## The problem
Swap "tallest" for "highest" in the data below and reproduce everything else unchanged. Leave out the pictures.

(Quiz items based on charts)
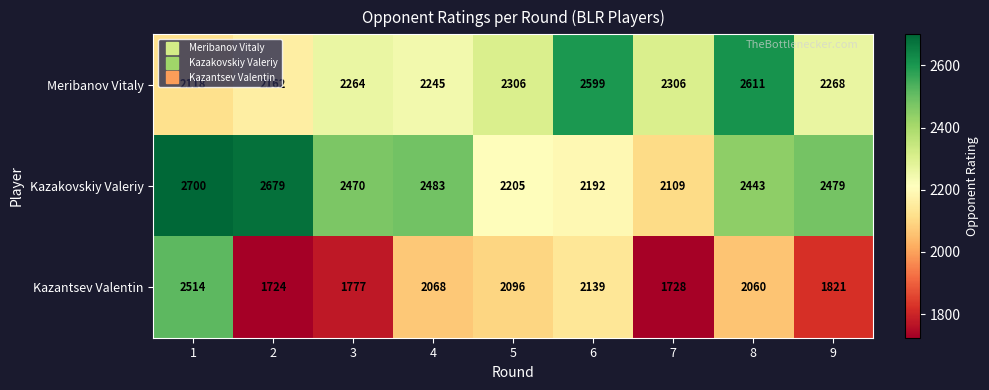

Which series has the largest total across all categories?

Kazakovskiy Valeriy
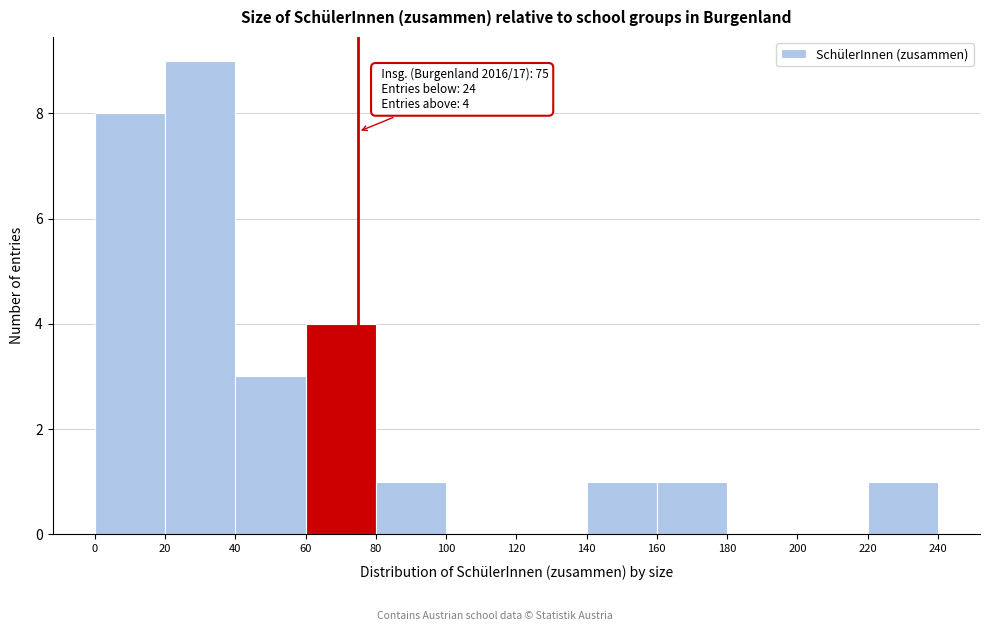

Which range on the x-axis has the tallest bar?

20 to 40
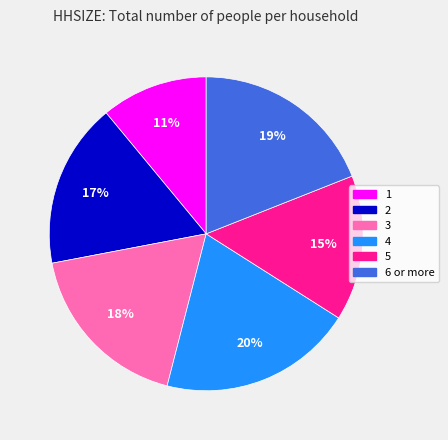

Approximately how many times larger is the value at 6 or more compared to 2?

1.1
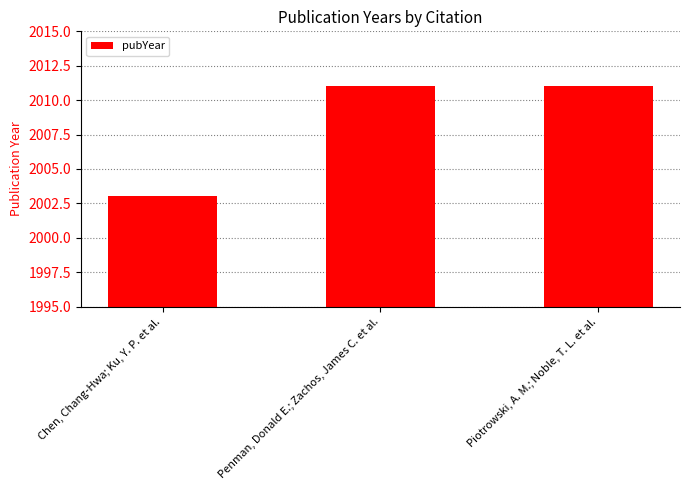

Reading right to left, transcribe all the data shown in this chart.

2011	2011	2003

## Response to this task
Which series has the largest total across all categories?

Kazakovskiy Valeriy

Which range on the x-axis has the highest bar?

20 to 40

Approximately how many times larger is the value at 6 or more compared to 2?

1.1

Reading right to left, transcribe all the data shown in this chart.

2011	2011	2003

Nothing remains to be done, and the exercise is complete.